I also seem to not be able to pull myself away from the 3D laser scanning devices and software. To me, it is a vital tool for renovation/expansion projects, as well as as-built construction verification and progress reporting.

Finally, the tool that lets me get the majority of my work done with regard to model-based estimating and design change analysis is Vico Office by Trimble. I use this on a daily basis to analyze the models our designers produce for scope changes and quantification. It also allows me to do the cost estimating and target value design analysis. Vico Office has been one of my daily used programs for over five years now. I’ve gotten to the point where a large portion of my workflow is automated in this program, which frees me up to focus on the important things that matter and work efficiently.

Q. What is the toughest challenge you face?

A. So far in my career, the toughest challenge is culture shift in the industry. Many are leery to the new tech and processes that are coming from adopting new tech. One of the biggest responses I get is, “Why do we need to change if we have been doing it one way for so long?” The answer to that is generally subjective for most, but I’ve seen enough reasons why the traditional way is causing many of the issues and wasteful practices we see in the construction industry. My response to the question is that we need to adapt because others will if we don’t. I’d rather be the one disrupting the competition than be disrupted.

Q. What is the biggest lesson you’ve learned? 

A. Be patient. New technology tends to not live up to the expectations at first, but given time it will begin to. This also applies to people when it comes to change and new process adoption. Through many projects and hurdles along the way, I’ve learned that if you show people the end goal and then show them the why and how to get to that goal, the team eventually strives to reach that goal. Setting the goal in the first place is just as important as the follow-through and implementation. Along the way, and at the end of any process, continuous improvement is critical to learning from the mistakes as well as the successes. In order to continue achieving goals, it’s also very important to celebrate the successes, no matter how small.

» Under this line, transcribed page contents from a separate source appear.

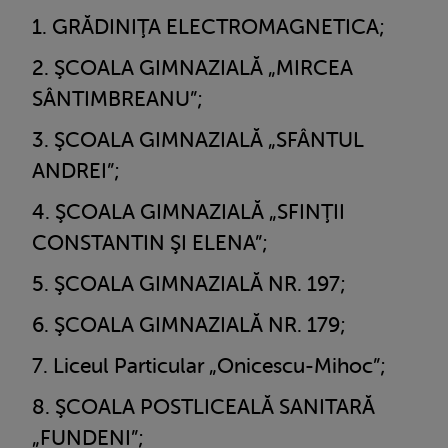
GRĂDINIŢA ELECTROMAGNETICA;
ŞCOALA GIMNAZIALĂ „MIRCEA
SÂNTIMBREANU”;
ŞCOALA GIMNAZIALĂ „SFÂNTUL
ANDREI”;
ŞCOALA GIMNAZIALĂ „SFINŢII
CONSTANTIN ŞI ELENA”;
ŞCOALA GIMNAZIALĂ NR. 197;
ŞCOALA GIMNAZIALĂ NR. 179;
Liceul Particular „Onicescu-Mihoc”;
ŞCOALA POSTLICEALĂ SANITARĂ
„FUNDENI”;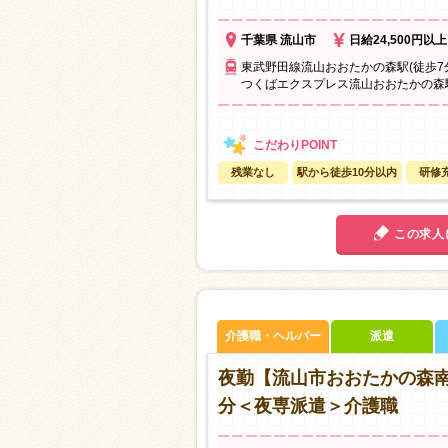
千葉県 流山市
日給24,500円以上
東武野田線流山おおたかの森駅(徒歩7
つくばエクスプレス流山おおたかの森駅
残業なし
駅から徒歩10分以内
研修
この求人
介護職・ヘルパー
派遣
夜勤【流山市おおたかの森
分＜夜専派遣＞介護職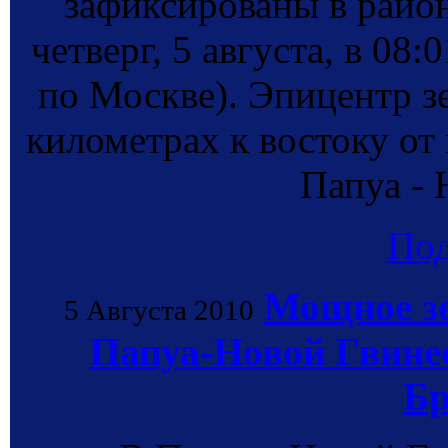
зафиксированы в район
четверг, 5 августа, в 08
по Москве). Эпицентр з
километрах к востоку от
Папуа - 
По
Мощное зе
5 Августа 2010
Папуа-Новой Гвинее
Бр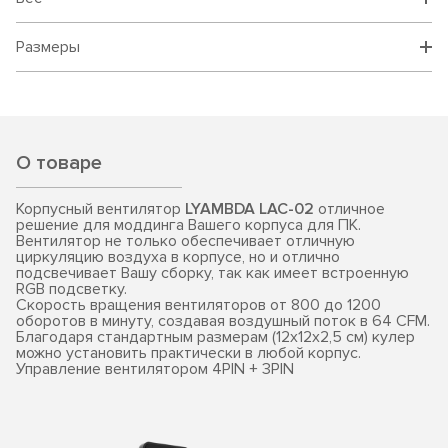
Размеры
О товаре
Корпусный вентилятор
LYAMBDA LAC-02
отличное
решение для моддинга Вашего корпуса для ПК.
Вентилятор не только обеспечивает отличную
циркуляцию воздуха в корпусе, но и отлично
подсвечивает Вашу сборку, так как имеет встроенную
RGB подсветку.
Скорость вращения вентиляторов от 800 до 1200
оборотов в минуту, создавая воздушный поток в 64 CFM.
Благодаря стандартным размерам (12х12х2,5 см) кулер
можно установить практически в любой корпус.
Управление вентилятором 4PIN + 3PIN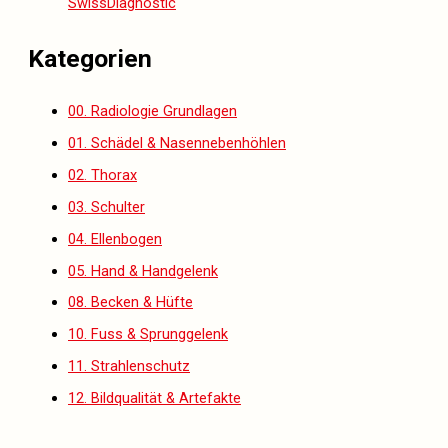
SwissDiagnostic
Kategorien
00. Radiologie Grundlagen
01. Schädel & Nasennebenhöhlen
02. Thorax
03. Schulter
04. Ellenbogen
05. Hand & Handgelenk
08. Becken & Hüfte
10. Fuss & Sprunggelenk
11. Strahlenschutz
12. Bildqualität & Artefakte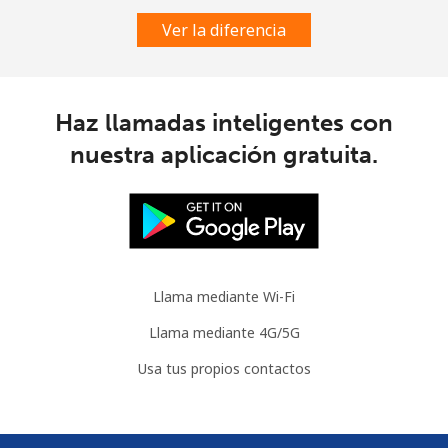
Ver la diferencia
Haz llamadas inteligentes con
nuestra aplicación gratuita.
Llama mediante Wi-Fi
Llama mediante 4G/5G
Usa tus propios contactos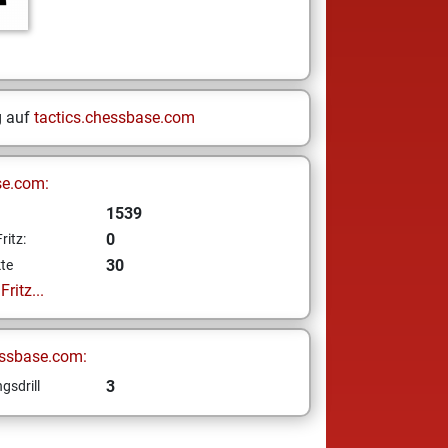
g auf
tactics.chessbase.com
se.com:
1539
0
ritz:
30
te
ritz...
ssbase.com:
3
gsdrill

Q. What advancements would you like to see made?

A. I’ve seen the BIM industry segment explode in development over the last several years, and it’s still in its infancy stage. I expect to see advancements in the next several years that will just blow my mind. I am most excited about and anticipating implementation of intelligent digital assistants in the BIM tools, whether this is an automated and real-time code compliance engine for designers or a tool that predicts what type of space they are working on and prompts the user with pre-optimized layouts for the size and shape of the space. The list goes on and on, but now that we are starting to see the software connected to the cloud and machine learning algorithms, I don’t think it is that far off in the future and the possibilities are near limitless.

Q. What are your keys to success?                         

A. Plan your work and work the plan, adapting as needed along the way. This work can be extremely stressful at times, so it’s important to celebrate your accomplishments and accept the fact that you’ll eventually look back at yourself on occasion and have a good laugh.